[Dataset records]
------------------------------------------------

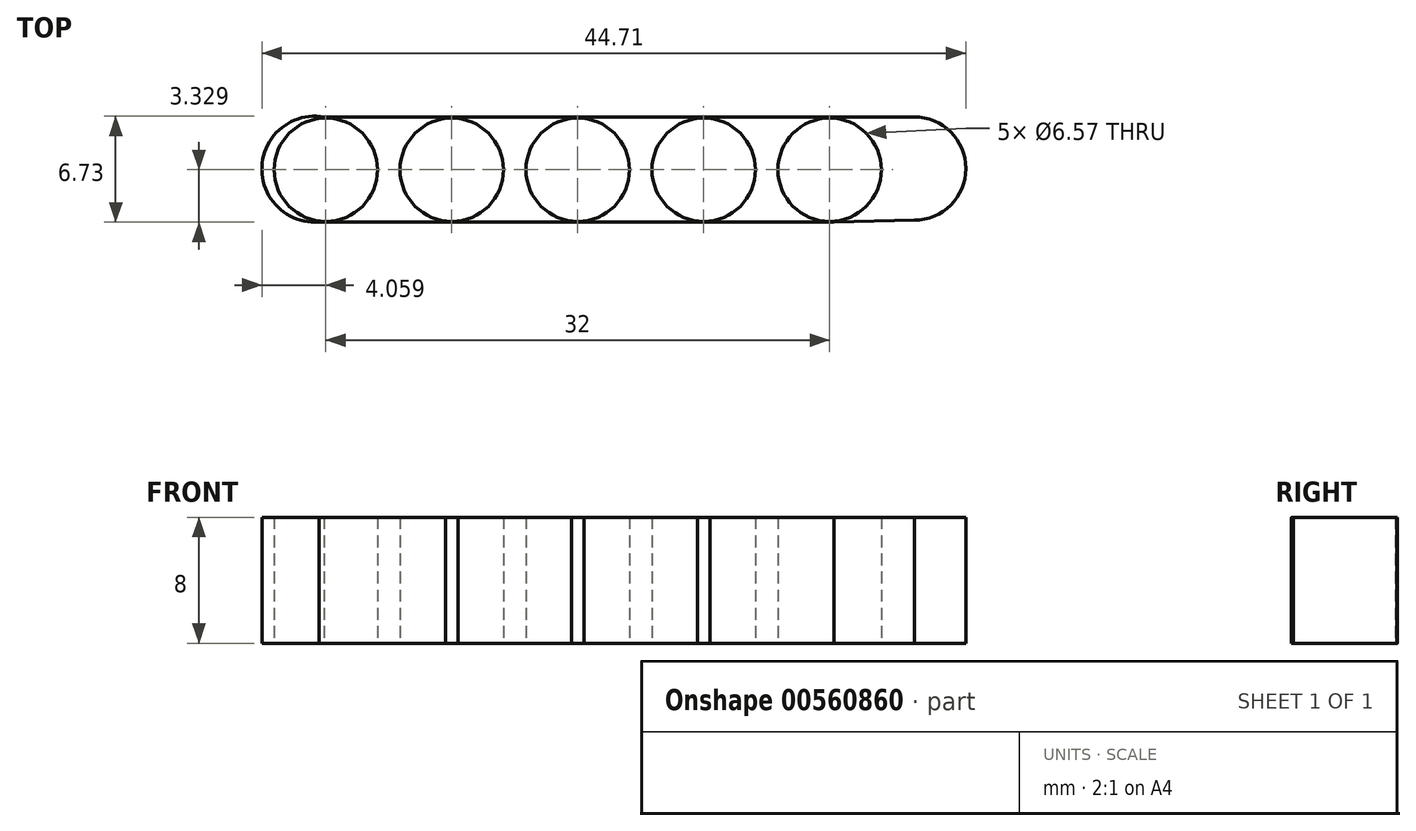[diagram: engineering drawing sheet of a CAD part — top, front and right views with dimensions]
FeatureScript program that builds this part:
annotation { "Feature Type Name" : "Feature", "Feature Type Description" : "" }
export const myFeature = defineFeature(function(context is Context, id is Id, definition is map)
    precondition{}
    {
        {
            var Q0;
            Q0=qCreatedBy(makeId("Top.planeOp"),FACE);
            var sketch = newSketch(context, id + "F0", { "sketchPlane" : qUnion([Q0])});
            skArc(sketch, "E0", {"start": v(-18.03, 4.17) * mm, "mid": v(-21.97, 1.02) * mm, "end": v(-18.35, -2.5) * mm});
            skLineSegment(sketch, "E1", {"start": v(-18.03, 4.17) * mm, "end": v(14.32, 4.17) * mm});
            skLineSegment(sketch, "E2", {"start": v(-18.35, -2.5) * mm, "end": v(14.35, -2.5) * mm});
            skCircle(sketch, "E3.2.0.1", {"center": v(14.09, 0.82) * mm, "radius": 3.29 * mm});
            skCircle(sketch, "E4.1.0.0", {"center": v(6.09, 0.82) * mm, "radius": 3.29 * mm});
            skCircle(sketch, "E4.1.0.1", {"center": v(6.09, 0.82) * mm, "radius": 3.33 * mm});
            skCircle(sketch, "E4.2.0.0", {"center": v(-1.91, 0.82) * mm, "radius": 3.29 * mm});
            skCircle(sketch, "E4.2.0.1", {"center": v(-1.91, 0.82) * mm, "radius": 3.33 * mm});
            skCircle(sketch, "E4.3.0.0", {"center": v(-9.91, 0.82) * mm, "radius": 3.29 * mm});
            skCircle(sketch, "E4.3.0.1", {"center": v(-9.91, 0.82) * mm, "radius": 3.33 * mm});
            skCircle(sketch, "E4.4.0.0", {"center": v(-17.91, 0.82) * mm, "radius": 3.29 * mm});
            skLineSegment(sketch, "E4.direction1", {"start": v(14.09, 0.82) * mm, "end": v(6.09, 0.82) * mm, "construction": true});
            skPoint(sketch, "E5.centerSnap0", {"position": v(10.09, 0.82) * mm});
            skLineSegment(sketch, "E6", {"start": v(14.32, 4.17) * mm, "end": v(19.47, 4.17) * mm});
            skLineSegment(sketch, "E7", {"start": v(19.47, -2.38) * mm, "end": v(14.35, -2.5) * mm});
            skArc(sketch, "E8", {"start": v(19.47, -2.38) * mm, "mid": v(22.74, 0.9) * mm, "end": v(19.47, 4.17) * mm});
            skSolve(sketch);
        }
        {
            var Q0;
            Q0=qSketchRegion(id+"F0",true);
            extrude(context, id + "F1", {"entities" : qUnion([Q0]), "depth" : 8 * mm, "offsetDistance" : 25.4 * mm});
        }
    });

------------------------------------------------

- **JOB**: Update the listing above by replacing every "Q0" with "faceQuery" and changing nothing else. Leave the pictures out of your answer.

- **EXERCISE OUTPUT**:
[diagram: engineering drawing sheet of a CAD part — top, front and right views with dimensions]
FeatureScript program that builds this part:
annotation { "Feature Type Name" : "Feature", "Feature Type Description" : "" }
export const myFeature = defineFeature(function(context is Context, id is Id, definition is map)
    precondition{}
    {
        {
            var faceQuery;
            faceQuery=qCreatedBy(makeId("Top.planeOp"),FACE);
            var sketch = newSketch(context, id + "F0", { "sketchPlane" : qUnion([faceQuery])});
            skArc(sketch, "E0", {"start": v(-18.03, 4.17) * mm, "mid": v(-21.97, 1.02) * mm, "end": v(-18.35, -2.5) * mm});
            skLineSegment(sketch, "E1", {"start": v(-18.03, 4.17) * mm, "end": v(14.32, 4.17) * mm});
            skLineSegment(sketch, "E2", {"start": v(-18.35, -2.5) * mm, "end": v(14.35, -2.5) * mm});
            skCircle(sketch, "E3.2.0.1", {"center": v(14.09, 0.82) * mm, "radius": 3.29 * mm});
            skCircle(sketch, "E4.1.0.0", {"center": v(6.09, 0.82) * mm, "radius": 3.29 * mm});
            skCircle(sketch, "E4.1.0.1", {"center": v(6.09, 0.82) * mm, "radius": 3.33 * mm});
            skCircle(sketch, "E4.2.0.0", {"center": v(-1.91, 0.82) * mm, "radius": 3.29 * mm});
            skCircle(sketch, "E4.2.0.1", {"center": v(-1.91, 0.82) * mm, "radius": 3.33 * mm});
            skCircle(sketch, "E4.3.0.0", {"center": v(-9.91, 0.82) * mm, "radius": 3.29 * mm});
            skCircle(sketch, "E4.3.0.1", {"center": v(-9.91, 0.82) * mm, "radius": 3.33 * mm});
            skCircle(sketch, "E4.4.0.0", {"center": v(-17.91, 0.82) * mm, "radius": 3.29 * mm});
            skLineSegment(sketch, "E4.direction1", {"start": v(14.09, 0.82) * mm, "end": v(6.09, 0.82) * mm, "construction": true});
            skPoint(sketch, "E5.centerSnap0", {"position": v(10.09, 0.82) * mm});
            skLineSegment(sketch, "E6", {"start": v(14.32, 4.17) * mm, "end": v(19.47, 4.17) * mm});
            skLineSegment(sketch, "E7", {"start": v(19.47, -2.38) * mm, "end": v(14.35, -2.5) * mm});
            skArc(sketch, "E8", {"start": v(19.47, -2.38) * mm, "mid": v(22.74, 0.9) * mm, "end": v(19.47, 4.17) * mm});
            skSolve(sketch);
        }
        {
            var faceQuery;
            faceQuery=qSketchRegion(id+"F0",true);
            extrude(context, id + "F1", {"entities" : qUnion([faceQuery]), "depth" : 8 * mm, "offsetDistance" : 25.4 * mm});
        }
    });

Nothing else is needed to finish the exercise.